• **EXERCISE INSTRUCTIONS**
**a.** In the benchmark write-up, can you extract the part that opens with the words containing "Of course, the" and closes with "a later review.", word for word?
**b.** Answer these from the benchmark write-up:
(i) On which Ubuntu Linux release was the testing done?
(ii) What minimum amount of RAM proved more than enough for all the benchmarks?
(iii) How many cores does each Xeon E7-4890 v2 in the Intel server have?

• **PASSAGE TO READ**

::::

Our Benchmark Choices

To make the comparison more interesting, we decided to include both the Quad Xeon "Westmere-EX" as well as the "Nehalem-EX". Remember these heavy duty, high RAS servers continue to be used for much longer in the data center than their dual socket counterparts. Many people considering the newest Xeon E7-4800 v2 probably still own a Xeon X7500.

Of course, the comparison would not be complete without the latest dual Xeon 2600 v2 server and at least one Opteron based server. Due to the large number of platforms and the fact that we developed a brand new HPC test (see further), we quickly ran out of time. These time constrains and the fact that we have neglected our Linux testing in recent reviews in favor of Windows 2012 and ESXi led to the decision to limit ourself to testing on top of Ubuntu Linux 13.10 (kernel 3.11). You'll see our typical ESXi and Windows benchmarks in a later review.

Benchmark Configuration

There are some differences in the RAM and SSD configurations. The use of different SSDs was due to time constraints as we wanted to test the servers as much as possible in parallel. The RAM configuration differences are a result of the platforms: for example, the quad Intel CPUs only perform at their best when each CPU gets eight DIMMs. The Opteron and Dual Xeon E5-2680 v2 server perform best with one DIMM per channel (1 DPC).

None of these differences have a tangible influence on the results of our benchmarks, as none of them were bottlenecked by the storage system or the amount of RAM that was used. The minimum amount of 64GB of RAM was more than enough for all benchmarks in this review.

We also did not attempt to do power measurements. We will try to do an apples-to-apples power comparison at a later time.

Intel S4TR1SY3Q "Brickland" IVT-EX 4U-server

The latest and greatest from Intel consists of the following components:

CPU 4x Xeon E7-4890 v2 (D1 stepping) 2.8GHz
15 cores, 37.5MB L3, 155W TDP
RAM 256GB, 32x8GB Samsung 8GB DDR3
M393B1K70DH0-YK0 at 1333MHz
Motherboard Intel CRB Baseboard "Thunder Ridge"

::::

Landmark coordinate records:
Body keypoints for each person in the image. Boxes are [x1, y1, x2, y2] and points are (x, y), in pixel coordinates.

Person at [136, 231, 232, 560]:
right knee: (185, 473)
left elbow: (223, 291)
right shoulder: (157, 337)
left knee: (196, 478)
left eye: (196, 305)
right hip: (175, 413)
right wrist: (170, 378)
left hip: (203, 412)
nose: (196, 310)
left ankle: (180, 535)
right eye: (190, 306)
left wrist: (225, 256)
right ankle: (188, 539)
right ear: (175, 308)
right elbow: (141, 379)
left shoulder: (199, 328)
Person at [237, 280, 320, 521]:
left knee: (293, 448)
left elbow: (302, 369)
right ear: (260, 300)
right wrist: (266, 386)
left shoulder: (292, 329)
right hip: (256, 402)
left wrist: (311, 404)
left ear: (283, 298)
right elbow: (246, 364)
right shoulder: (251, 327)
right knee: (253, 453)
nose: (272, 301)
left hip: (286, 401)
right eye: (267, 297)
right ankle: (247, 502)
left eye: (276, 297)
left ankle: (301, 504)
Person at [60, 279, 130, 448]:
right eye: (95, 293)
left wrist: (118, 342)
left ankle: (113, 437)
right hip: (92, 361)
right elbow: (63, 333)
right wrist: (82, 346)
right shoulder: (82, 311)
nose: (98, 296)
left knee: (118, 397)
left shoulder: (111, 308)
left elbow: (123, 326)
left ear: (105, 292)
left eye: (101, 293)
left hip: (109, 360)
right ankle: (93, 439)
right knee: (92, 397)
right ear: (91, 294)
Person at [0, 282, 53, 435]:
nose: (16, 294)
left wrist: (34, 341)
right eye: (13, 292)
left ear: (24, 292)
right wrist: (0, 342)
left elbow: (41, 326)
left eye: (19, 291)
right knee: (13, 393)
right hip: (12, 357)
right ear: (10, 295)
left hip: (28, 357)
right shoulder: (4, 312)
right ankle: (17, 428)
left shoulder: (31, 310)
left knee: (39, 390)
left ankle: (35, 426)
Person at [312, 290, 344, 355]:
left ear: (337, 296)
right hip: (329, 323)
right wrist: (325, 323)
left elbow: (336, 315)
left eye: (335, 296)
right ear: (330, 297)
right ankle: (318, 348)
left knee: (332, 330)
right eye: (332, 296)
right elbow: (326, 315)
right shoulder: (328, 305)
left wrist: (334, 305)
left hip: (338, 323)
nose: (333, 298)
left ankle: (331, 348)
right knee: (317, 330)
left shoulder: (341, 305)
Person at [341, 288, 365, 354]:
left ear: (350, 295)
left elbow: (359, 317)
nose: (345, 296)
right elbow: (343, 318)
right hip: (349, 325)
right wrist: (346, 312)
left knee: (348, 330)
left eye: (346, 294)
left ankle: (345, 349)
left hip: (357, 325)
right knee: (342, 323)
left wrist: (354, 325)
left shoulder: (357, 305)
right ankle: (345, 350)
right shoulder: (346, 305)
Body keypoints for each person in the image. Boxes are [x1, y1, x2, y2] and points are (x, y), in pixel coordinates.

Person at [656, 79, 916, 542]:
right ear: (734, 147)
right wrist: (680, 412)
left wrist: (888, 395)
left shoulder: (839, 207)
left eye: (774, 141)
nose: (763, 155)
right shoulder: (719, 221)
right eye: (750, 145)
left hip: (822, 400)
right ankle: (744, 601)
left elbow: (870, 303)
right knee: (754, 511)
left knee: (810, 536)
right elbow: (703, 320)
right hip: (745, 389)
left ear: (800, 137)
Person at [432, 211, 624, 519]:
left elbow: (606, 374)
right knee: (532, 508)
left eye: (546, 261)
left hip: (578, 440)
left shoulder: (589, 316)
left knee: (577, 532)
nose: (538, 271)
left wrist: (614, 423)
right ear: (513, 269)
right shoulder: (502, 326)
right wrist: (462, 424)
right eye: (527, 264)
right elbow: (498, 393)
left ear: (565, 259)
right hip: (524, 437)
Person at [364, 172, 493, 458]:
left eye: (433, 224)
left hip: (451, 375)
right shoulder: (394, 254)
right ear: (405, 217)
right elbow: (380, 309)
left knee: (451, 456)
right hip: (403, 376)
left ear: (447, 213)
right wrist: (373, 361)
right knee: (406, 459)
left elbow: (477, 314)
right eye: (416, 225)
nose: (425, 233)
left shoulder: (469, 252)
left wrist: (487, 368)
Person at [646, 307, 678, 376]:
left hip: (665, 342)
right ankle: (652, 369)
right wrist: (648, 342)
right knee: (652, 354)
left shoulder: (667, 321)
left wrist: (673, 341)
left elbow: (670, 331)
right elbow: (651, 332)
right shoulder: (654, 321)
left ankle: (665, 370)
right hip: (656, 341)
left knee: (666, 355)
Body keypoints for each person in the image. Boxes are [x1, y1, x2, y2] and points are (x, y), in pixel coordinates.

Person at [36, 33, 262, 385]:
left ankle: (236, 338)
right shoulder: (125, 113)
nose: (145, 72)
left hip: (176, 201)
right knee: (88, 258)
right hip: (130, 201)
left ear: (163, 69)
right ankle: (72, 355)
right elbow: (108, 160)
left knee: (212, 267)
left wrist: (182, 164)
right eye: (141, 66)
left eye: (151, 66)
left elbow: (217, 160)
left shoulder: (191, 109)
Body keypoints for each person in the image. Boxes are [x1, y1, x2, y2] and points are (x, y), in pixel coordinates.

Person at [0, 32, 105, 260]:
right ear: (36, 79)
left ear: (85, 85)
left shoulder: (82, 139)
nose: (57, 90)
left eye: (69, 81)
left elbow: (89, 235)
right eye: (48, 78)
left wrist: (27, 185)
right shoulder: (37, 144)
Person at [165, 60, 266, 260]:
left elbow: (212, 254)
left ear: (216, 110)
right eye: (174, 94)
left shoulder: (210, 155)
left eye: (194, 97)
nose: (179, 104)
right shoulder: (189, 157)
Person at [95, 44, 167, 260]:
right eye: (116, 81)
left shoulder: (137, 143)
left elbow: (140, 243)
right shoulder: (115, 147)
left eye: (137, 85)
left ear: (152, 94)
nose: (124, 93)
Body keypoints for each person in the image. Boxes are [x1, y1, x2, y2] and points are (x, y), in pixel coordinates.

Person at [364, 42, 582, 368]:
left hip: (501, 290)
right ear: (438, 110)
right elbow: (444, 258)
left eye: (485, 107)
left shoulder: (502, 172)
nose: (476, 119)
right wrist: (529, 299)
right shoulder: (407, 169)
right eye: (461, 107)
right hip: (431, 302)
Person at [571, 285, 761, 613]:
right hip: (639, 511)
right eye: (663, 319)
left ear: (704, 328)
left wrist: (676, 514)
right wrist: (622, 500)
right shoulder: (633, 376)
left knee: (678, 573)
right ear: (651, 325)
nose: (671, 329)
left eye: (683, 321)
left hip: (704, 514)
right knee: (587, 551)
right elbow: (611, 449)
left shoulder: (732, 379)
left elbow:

::::

• **SOLUTIONS BELOW**
**a.**
Of course, the comparison would not be complete without the latest dual Xeon 2600 v2 server and at least one Opteron based server. Due to the large number of platforms and the fact that we developed a brand new HPC test (see further), we quickly ran out of time. These time constrains and the fact that we have neglected our Linux testing in recent reviews in favor of Windows 2012 and ESXi led to the decision to limit ourself to testing on top of Ubuntu Linux 13.10 (kernel 3.11). You'll see our typical ESXi and Windows benchmarks in a later review.

**b.**
(i) Ubuntu Linux 13.10 (kernel 3.11)
(ii) 64GB
(iii) 15 cores